**THE PROBLEM**
The expected output is each line below containing "March", copied in full.

**DATA SUPPLIED**

○ ○ ○ ○ ○

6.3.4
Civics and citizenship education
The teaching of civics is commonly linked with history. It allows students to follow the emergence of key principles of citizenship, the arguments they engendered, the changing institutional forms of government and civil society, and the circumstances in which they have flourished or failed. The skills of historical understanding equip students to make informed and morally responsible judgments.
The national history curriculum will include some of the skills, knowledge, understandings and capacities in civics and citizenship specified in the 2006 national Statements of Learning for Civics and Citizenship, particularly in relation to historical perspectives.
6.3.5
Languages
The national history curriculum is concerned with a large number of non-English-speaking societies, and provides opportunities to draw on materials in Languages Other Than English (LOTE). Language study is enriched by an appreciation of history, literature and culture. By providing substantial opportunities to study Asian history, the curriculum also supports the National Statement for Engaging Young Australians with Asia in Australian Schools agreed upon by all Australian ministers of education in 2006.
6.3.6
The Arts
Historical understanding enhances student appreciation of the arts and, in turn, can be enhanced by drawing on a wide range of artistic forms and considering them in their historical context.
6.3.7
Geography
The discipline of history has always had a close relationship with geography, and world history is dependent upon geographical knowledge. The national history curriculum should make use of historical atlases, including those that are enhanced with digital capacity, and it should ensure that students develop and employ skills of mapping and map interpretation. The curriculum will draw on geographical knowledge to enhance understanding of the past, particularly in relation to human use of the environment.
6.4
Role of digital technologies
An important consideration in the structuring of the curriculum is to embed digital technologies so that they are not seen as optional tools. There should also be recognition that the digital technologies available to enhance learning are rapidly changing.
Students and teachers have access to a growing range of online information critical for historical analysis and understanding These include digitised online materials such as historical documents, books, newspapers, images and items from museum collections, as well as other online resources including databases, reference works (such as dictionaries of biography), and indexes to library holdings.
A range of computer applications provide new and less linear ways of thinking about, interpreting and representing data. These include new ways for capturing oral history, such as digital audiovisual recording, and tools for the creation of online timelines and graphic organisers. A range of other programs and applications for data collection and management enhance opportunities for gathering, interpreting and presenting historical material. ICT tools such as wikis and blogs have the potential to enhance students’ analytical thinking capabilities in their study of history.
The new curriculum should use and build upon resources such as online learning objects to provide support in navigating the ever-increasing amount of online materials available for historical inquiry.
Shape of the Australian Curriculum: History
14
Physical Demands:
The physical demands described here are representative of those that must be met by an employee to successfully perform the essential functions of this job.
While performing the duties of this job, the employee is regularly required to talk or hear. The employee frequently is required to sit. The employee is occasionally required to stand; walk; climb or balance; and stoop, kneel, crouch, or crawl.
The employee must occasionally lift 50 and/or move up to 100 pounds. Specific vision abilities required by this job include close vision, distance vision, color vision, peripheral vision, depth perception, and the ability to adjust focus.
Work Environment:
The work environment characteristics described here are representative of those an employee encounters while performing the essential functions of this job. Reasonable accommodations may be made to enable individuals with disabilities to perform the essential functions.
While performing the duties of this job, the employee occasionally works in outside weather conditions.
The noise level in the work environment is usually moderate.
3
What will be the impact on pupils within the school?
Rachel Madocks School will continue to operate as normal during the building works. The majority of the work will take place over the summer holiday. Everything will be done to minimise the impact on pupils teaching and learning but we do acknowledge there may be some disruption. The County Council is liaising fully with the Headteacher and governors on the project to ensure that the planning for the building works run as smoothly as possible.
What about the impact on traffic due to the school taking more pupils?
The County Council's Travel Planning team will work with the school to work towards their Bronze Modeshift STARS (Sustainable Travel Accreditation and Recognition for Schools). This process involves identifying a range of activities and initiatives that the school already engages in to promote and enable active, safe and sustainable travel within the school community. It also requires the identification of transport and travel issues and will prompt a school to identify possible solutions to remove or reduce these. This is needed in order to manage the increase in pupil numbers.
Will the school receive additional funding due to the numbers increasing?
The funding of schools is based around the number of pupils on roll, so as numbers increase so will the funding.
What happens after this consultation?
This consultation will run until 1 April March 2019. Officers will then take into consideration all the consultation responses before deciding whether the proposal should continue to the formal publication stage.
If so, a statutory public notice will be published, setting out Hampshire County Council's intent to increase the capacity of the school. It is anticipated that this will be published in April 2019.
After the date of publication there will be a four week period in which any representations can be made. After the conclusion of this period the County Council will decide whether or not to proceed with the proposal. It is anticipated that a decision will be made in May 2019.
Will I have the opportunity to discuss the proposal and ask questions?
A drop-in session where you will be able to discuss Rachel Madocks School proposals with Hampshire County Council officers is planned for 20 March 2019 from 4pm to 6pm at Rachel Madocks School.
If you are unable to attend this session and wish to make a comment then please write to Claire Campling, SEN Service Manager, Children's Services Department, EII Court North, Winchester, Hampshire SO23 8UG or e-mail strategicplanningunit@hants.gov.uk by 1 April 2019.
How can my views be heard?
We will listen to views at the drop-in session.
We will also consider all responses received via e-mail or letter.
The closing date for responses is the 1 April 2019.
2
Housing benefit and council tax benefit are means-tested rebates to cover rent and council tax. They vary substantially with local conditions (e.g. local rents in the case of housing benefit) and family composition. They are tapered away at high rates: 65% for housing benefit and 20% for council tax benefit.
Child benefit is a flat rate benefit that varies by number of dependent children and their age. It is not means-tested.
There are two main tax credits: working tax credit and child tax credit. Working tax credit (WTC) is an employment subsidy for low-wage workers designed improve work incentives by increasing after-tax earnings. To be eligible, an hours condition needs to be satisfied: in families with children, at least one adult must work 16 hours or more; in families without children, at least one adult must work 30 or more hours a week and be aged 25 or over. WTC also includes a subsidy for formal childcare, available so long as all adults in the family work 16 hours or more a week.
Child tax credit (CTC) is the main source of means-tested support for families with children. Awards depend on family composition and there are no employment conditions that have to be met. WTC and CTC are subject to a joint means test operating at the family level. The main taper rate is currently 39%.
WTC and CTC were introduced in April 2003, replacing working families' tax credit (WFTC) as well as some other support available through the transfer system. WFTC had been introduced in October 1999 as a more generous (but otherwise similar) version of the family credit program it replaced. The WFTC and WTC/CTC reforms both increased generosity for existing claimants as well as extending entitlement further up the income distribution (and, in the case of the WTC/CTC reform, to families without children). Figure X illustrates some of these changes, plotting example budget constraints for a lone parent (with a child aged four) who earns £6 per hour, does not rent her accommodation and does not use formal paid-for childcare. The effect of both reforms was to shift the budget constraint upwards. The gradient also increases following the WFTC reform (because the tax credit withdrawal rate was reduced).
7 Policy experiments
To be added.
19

○ ○ ○ ○ ○

**WRITTEN REPLY**
This consultation will run until 1 April March 2019. Officers will then take into consideration all the consultation responses before deciding whether the proposal should continue to the formal publication stage.
A drop-in session where you will be able to discuss Rachel Madocks School proposals with Hampshire County Council officers is planned for 20 March 2019 from 4pm to 6pm at Rachel Madocks School.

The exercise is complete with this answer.